Mr Beggs asked what had become of proposed health and care centres in Larne and Carrickfergus and then turned to the sweeping changes now proposed under Transforming Your Care, including closure of Health Service residential and nursing homes.

“The people who run the health service in Northern Ireland want to keep older people out of institutional care settings, maintain them in their own home for as long as possible and then have the private sector cater for those who need to go into care or a nursing home.

“Fine,”, said Mr Beggs, “but is there capacity for domiciliary and community care? Can even the current demands of care in the community be met?”

Mr Beggs recalled that in 2008 proposed re-provision of residential care for older people, entailing the closure of Lisgarel in Larne, Greenisland House and Clonmore generated “a level of public opposition that was unprecedented in my time as a public representative”.

He urged for clarity on the future of care homes, adding: “There is concern in the community, and I am sure that the minister is aware of it. It is unfortunate that a draft plan has been put out and left hanging for so long, yet there is uncertainty about its status and whether or not that is exactly what is planned.”

Responding, Mr Poots said: “I am well aware of the concerns of the local population regarding access to acute hospital services, including accident and emergency.”
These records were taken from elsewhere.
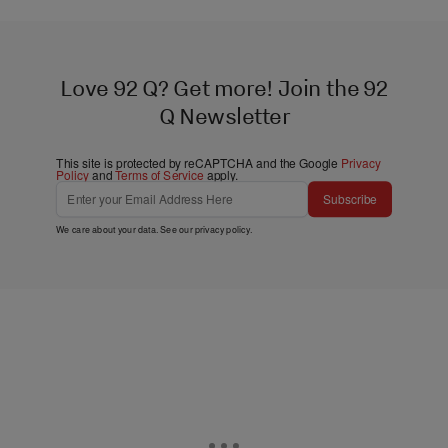
Love 92 Q? Get more! Join the 92
Q Newsletter
This site is protected by reCAPTCHA and the Google
Privacy
Policy
and
Terms of Service
apply.
Subscribe
We care about your data. See our
privacy policy
.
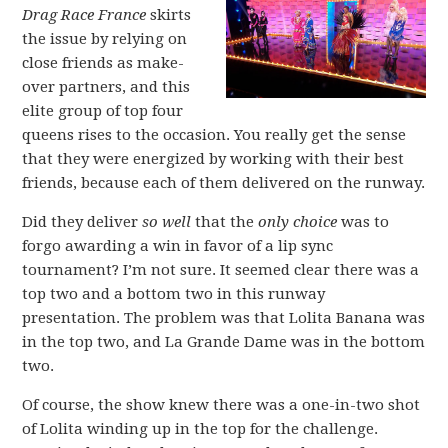
Drag Race France
skirts
the issue by relying on
close friends as make-
over partners, and this
elite group of top four
queens rises to the occasion. You really get the sense
that they were energized by working with their best
friends, because each of them delivered on the runway.
Did they deliver
so well
that the
only choice
was to
forgo awarding a win in favor of a lip sync
tournament? I’m not sure. It seemed clear there was a
top two and a bottom two in this runway
presentation. The problem was that Lolita Banana was
in the top two, and La Grande Dame was in the bottom
two.
Of course, the show knew there was a one-in-two shot
of Lolita winding up in the top for the challenge.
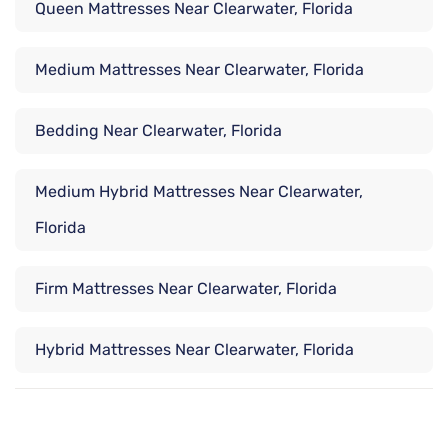
Queen Mattresses Near Clearwater, Florida
Medium Mattresses Near Clearwater, Florida
Bedding Near Clearwater, Florida
Medium Hybrid Mattresses Near Clearwater,
Florida
Firm Mattresses Near Clearwater, Florida
Hybrid Mattresses Near Clearwater, Florida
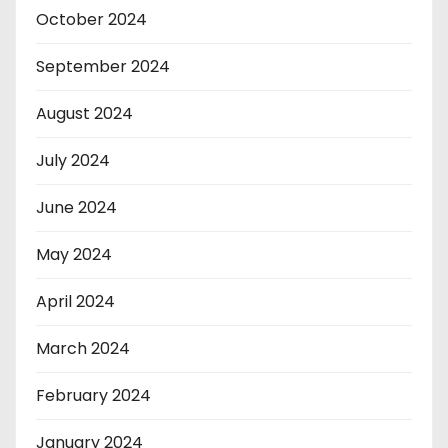
October 2024
September 2024
August 2024
July 2024
June 2024
May 2024
April 2024
March 2024
February 2024
January 2024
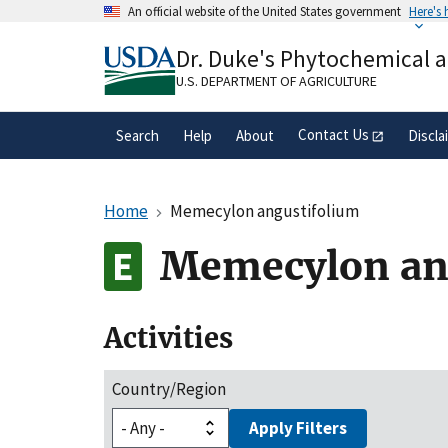
Skip
An official website of the United States government
Here's
to
Official websites use .gov
main
Dr. Duke's Phytochemical 
A
.gov
website belongs to an official gove
content
organization in the United States.
U.S. DEPARTMENT OF AGRICULTURE
Contact Us
Search
Help
About
Discla
Home
Memecylon angustifolium
Memecylon an
Activities
Country/Region
Apply Filters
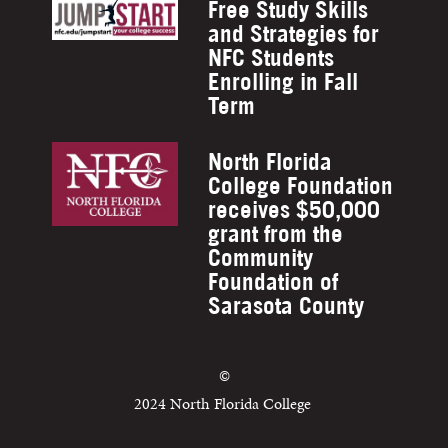
Free Study Skills
and Strategies for
NFC Students
Enrolling in Fall
Term
North Florida
College Foundation
receives $50,000
grant from the
Community
Foundation of
Sarasota County
©
2024 North Florida College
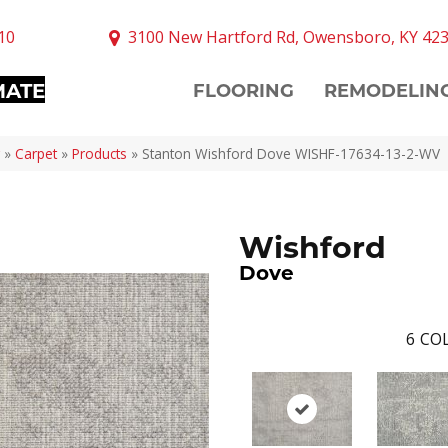
10
3100 New Hartford Rd, Owensboro, KY 42
MATE
FLOORING
REMODELIN
»
Carpet
»
Products
»
Stanton Wishford Dove WISHF-17634-13-2-WV
Wishford
Dove
6
COL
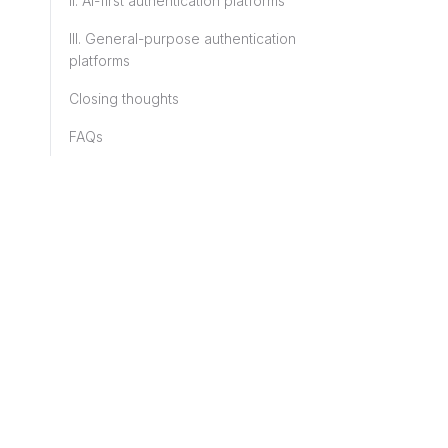
II. AI-first authentication platforms
III. General-purpose authentication
platforms
Closing thoughts
FAQs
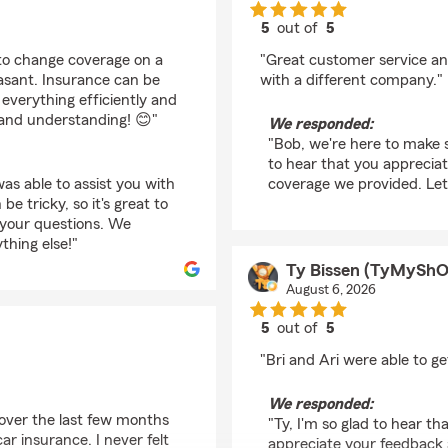
5
out of
5
rating by Bob Ruggier
d to change coverage on a
"Great customer service an
easant. Insurance can be
with a different company."
everything efficiently and
 and understanding! 😊"
We responded:
"Bob, we're here to make 
to hear that you apprecia
as able to assist you with
coverage we provided. Let
 tricky, so it's great to
your questions. We
thing else!"
Ty Bissen (TyMySh
August 6, 2026
5
out of
5
rating by Ty Bissen 
"Bri and Ari were able to 
We responded:
 over the last few months
"Ty, I'm so glad to hear t
r insurance. I never felt
appreciate your feedback a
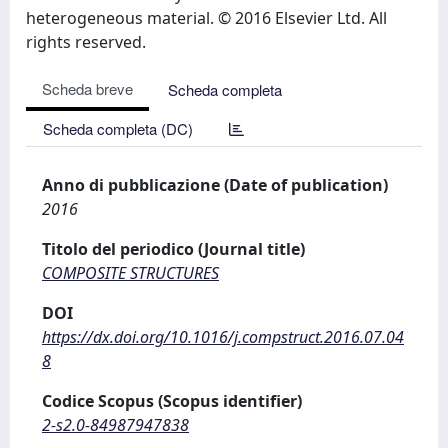
heterogeneous material. © 2016 Elsevier Ltd. All
rights reserved.
Scheda breve
Scheda completa
Scheda completa (DC)
Anno di pubblicazione (Date of publication)
2016
Titolo del periodico (Journal title)
COMPOSITE STRUCTURES
DOI
https://dx.doi.org/10.1016/j.compstruct.2016.07.04
8
Codice Scopus (Scopus identifier)
2-s2.0-84987947838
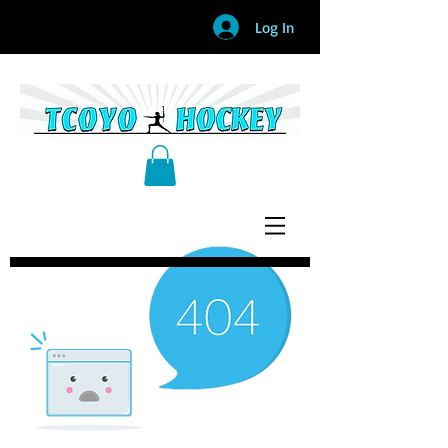
Log In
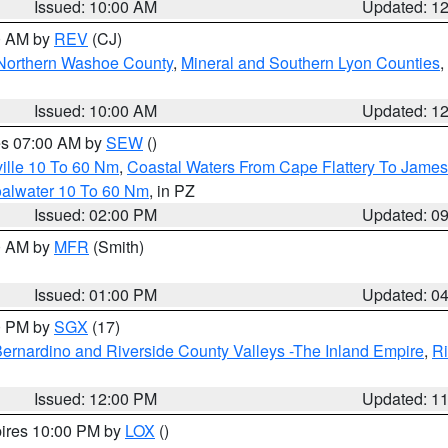
Issued: 10:00 AM
Updated: 1
00 AM by
REV
(CJ)
Northern Washoe County
,
Mineral and Southern Lyon Counties
,
Issued: 10:00 AM
Updated: 1
res 07:00 AM by
SEW
()
ille 10 To 60 Nm
,
Coastal Waters From Cape Flattery To James
oalwater 10 To 60 Nm
, in PZ
Issued: 02:00 PM
Updated: 0
00 AM by
MFR
(Smith)
Issued: 01:00 PM
Updated: 0
00 PM by
SGX
(17)
ernardino and Riverside County Valleys -The Inland Empire
,
Ri
Issued: 12:00 PM
Updated: 1
pires 10:00 PM by
LOX
()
He added that the new emergency department at Antrim will be “a purpose-built, state-of-the-art facility, which will incorporate the latest designs and innovations to meet the clinical standards required for a large emergency department, and it will cater for 90,000 attendances” - twice the capacity of the original.

The minister maintained that Transforming Your Care is aimed at providing “the full range of health and social care services outside the acute sector — in the community and closer to people’s homes, thus supporting an increasing number of people to live independently, preferably in their own homes, for longer, promoting good health, reducing unnecessary hospitalisation, improving chronic disease management and allowing for early diagnosis and treatment”.

He spoke of visiting a 90-year-old man in Islandmagee who was “very complimentary about the care that was being offered and delivered to him”. Mr Poots said: “By the way, that care was being delivered to him by a private company.”

The minister acknowledged that the health centres in both Larne and Carrickfergus are in “very poor condition”, adding: “Unfortunately, when the health estate was being reviewed under the previous administration, Carrick and Larne did not appear to fit in at that time with the provision of new primary care facilities.

“I am actively looking at alternative funding options, because it is very difficult to stop other programmes and change those around, and I am very keen to address the issue in Carrickfergus and LarneMr Poots told MLAs: “No decisions have been made on the final shape of services in East Antrim.” However, he did indicate that the Larne primary care team - currently based in the health centre, Moyle medical centre and Moyle community services centre - are relocating to Inver House by the end of the financial year.